Uh, elves. Sorry. *facepalm*

It would be futile, to be sure, but necessary and moral.

I don't see much of a point in dying uselessly, however heroically. Cursing Moby Dick just before drowning is ridiculous.

theists, especially those from the more martyr-rific religions

The whole point of that kind of religion is that the martyrs are richly rewarded in the afterlife. To find people who want to sacrifice their afterlife, you have to turn elsewhere. The closest thing is a bodhisattva (somebody who has reached Buddhist enlightenment and could therefore go into nirvana, but refuses to do so until all living beings are enlightened).

Therefore, how exactly does denying the existence of the Christian god bring down civilization?

I live in quite a godless place. The East Germans are the most godless people in the world, with 50 % declaring themselves atheists in polls (and much of the rest is "don't know/don't care"); that number has been increasing since the end of communism.

Well, there's plenty of civilization around me, thankyouverymuch. You don't seem to know what you're talking about.

Now, lewis, you said there's evidence. Show me some. I'm all virtual ears.

By David Marjanović (not verified) on 12 May 2013 #permalink

You don’t seem to know what you’re talking about.

Uh, sorry, addressing lewis here.

But speaking of the beginnings of civilization (however defined), Göbekli Tepe is about a thousand years older than the universe according to Science man supreme.

By David Marjanović (not verified) on 12 May 2013 #permalink

...and the city wall of Jericho was already 300 to 600 years old at the time of the oldest date from Göbekli Tepe! It's 1400 years older than the universe!!!

Why do people laugh at creationists?
Only creationists don't understand why!

By David Marjanović (not verified) on 12 May 2013 #permalink

lewis,

I don't hate gods. Just because I don't share your belief in gods doesn't mean I hate them or even you. I think you're deluded but that's no reason to hate you.

One of the strongest arguments I have for the non-existence of gods is the vast number of different gods there are. If the evidence for the existence of gods was so great, then everyone would believe in the same god or gods. For that matter, if the evidence for the Christian gods was there, then there would be only one Christian church instead of several thousand different sects believing contradictory things about what's supposedly the same gods.

By Ethelred the Unready (not verified) on 12 May 2013 #permalink

David Marjanović (#20)

I don’t see much of a point in dying uselessly, however heroically.

But, by their mythology, death isn't an end to anything. If we faced appeasing a tyrant for eternity, mortal calculations of self interest would have to change.

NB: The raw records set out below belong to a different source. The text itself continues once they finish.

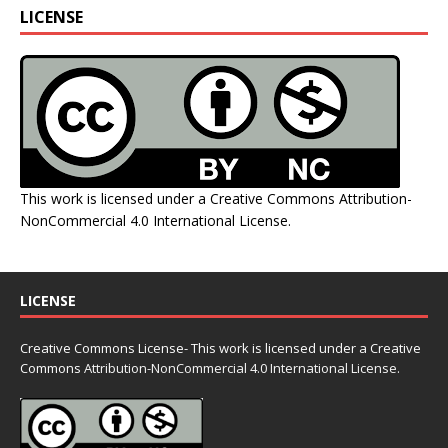
LICENSE
This work is licensed under a
Creative Commons Attribution-
NonCommercial 4.0 International License
.
LICENSE
Creative Commons License- This work is licensed under a Creative
Commons
Attribution-NonCommercial 4.0 International License.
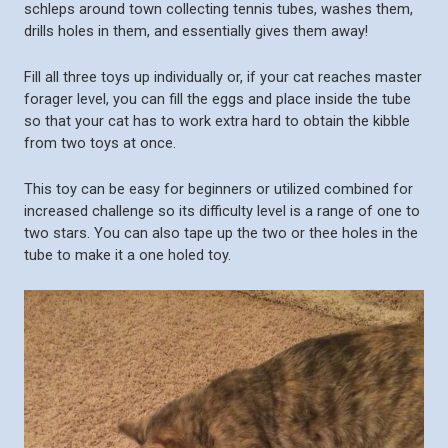
schleps around town collecting tennis tubes, washes them,
drills holes in them, and essentially gives them away!
Fill all three toys up individually or, if your cat reaches master
forager level, you can fill the eggs and place inside the tube
so that your cat has to work extra hard to obtain the kibble
from two toys at once.
This toy can be easy for beginners or utilized combined for
increased challenge so its difficulty level is a range of one to
two stars. You can also tape up the two or thee holes in the
tube to make it a one holed toy.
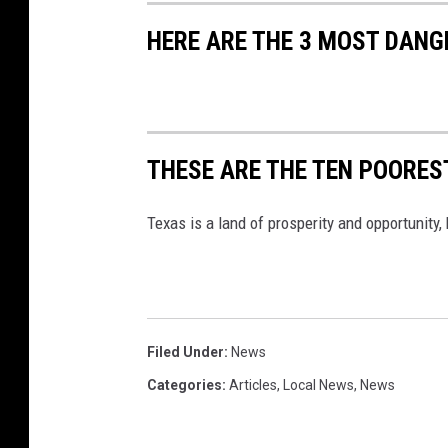
HERE ARE THE 3 MOST DANG
THESE ARE THE TEN POOREST
Texas is a land of prosperity and opportunity,
Filed Under
:
News
Categories
:
Articles
,
Local News
,
News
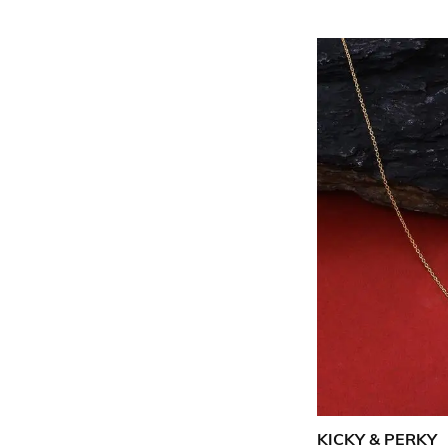
KICKY & PERKY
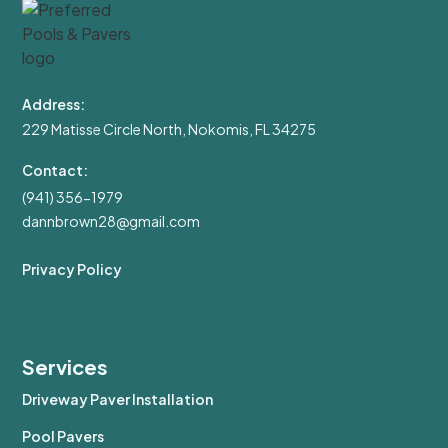
Address:
229 Matisse Circle North, Nokomis, FL 34275
Contact:
(941) 356-1979
dannbrown28@gmail.com
Privacy Policy
Services
Driveway Paver Installation
Pool Pavers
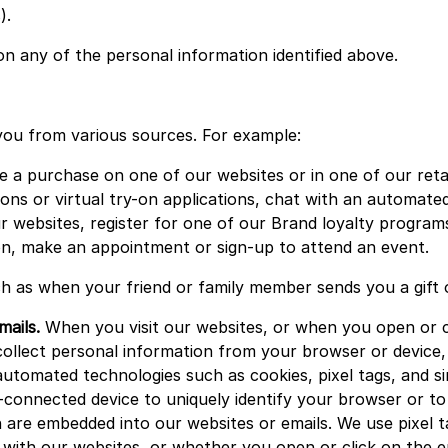
).
 any of the personal information identified above.
you from various sources. For example:
a purchase on one of our websites or in one of our retail
ons or virtual try-on applications, chat with an automated
 websites, register for one of our Brand loyalty programs
ion, make an appointment or sign-up to attend an event.
h as when your friend or family member sends you a gift o
mails.
When you visit our websites, or when you open or cl
ollect personal information from your browser or device, s
utomated technologies such as cookies, pixel tags, and sim
-connected device to uniquely identify your browser or to 
h are embedded into our websites or emails. We use pixel t
with our websites, or whether you open or click on the em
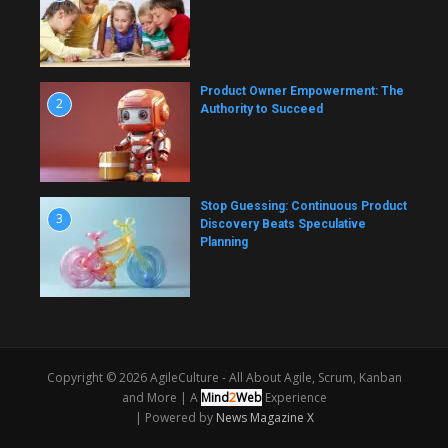
Product Owner Empowerment: The
2
Authority to Succeed
Stop Guessing: Continuous Product
3
Discovery Beats Speculative
Planning
Copyright © 2026 AgileCulture - All About Agile, Scrum, Kanban
and More |
A
Mind
2
Web
Experience
| Powered by
News Magazine X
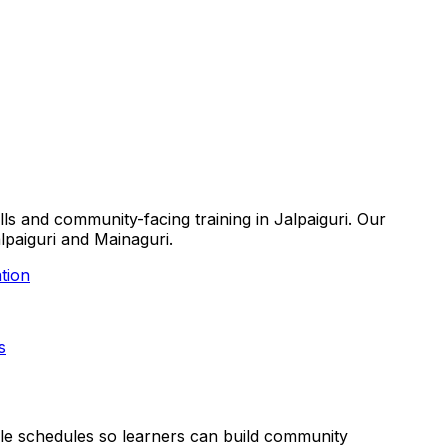
lls and community-facing training in Jalpaiguri. Our
alpaiguri and Mainaguri.
tion
s
xible schedules so learners can build community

The whole point of that kind of religion is that the martyrs are richly rewarded in the afterlife.

Well, I think you're right in that that's what really motivates martyrs, but don't they like to pretend they're not thinking of the reward? That the reward comes from doing the "right thing" no matter the cost to themselves?

"Science parallels" This phrase makes me cringe. All I can think of are all the "Science Parallels" in "What the Bleep do we know" Watch out, Ramtha's coming to get you.

But PZ why the ire for Kurzweil? What's your beef with him?

But, by their mythology, death isn’t an end to anything.

Indeed: if an almighty being decides you're going to hell, guess where you go. :-)

There have been martyrs for secular ideologies (or at least ideologies that don't believe in an afterlife). But, AFAIK, they all thought they were actually accomplishing something.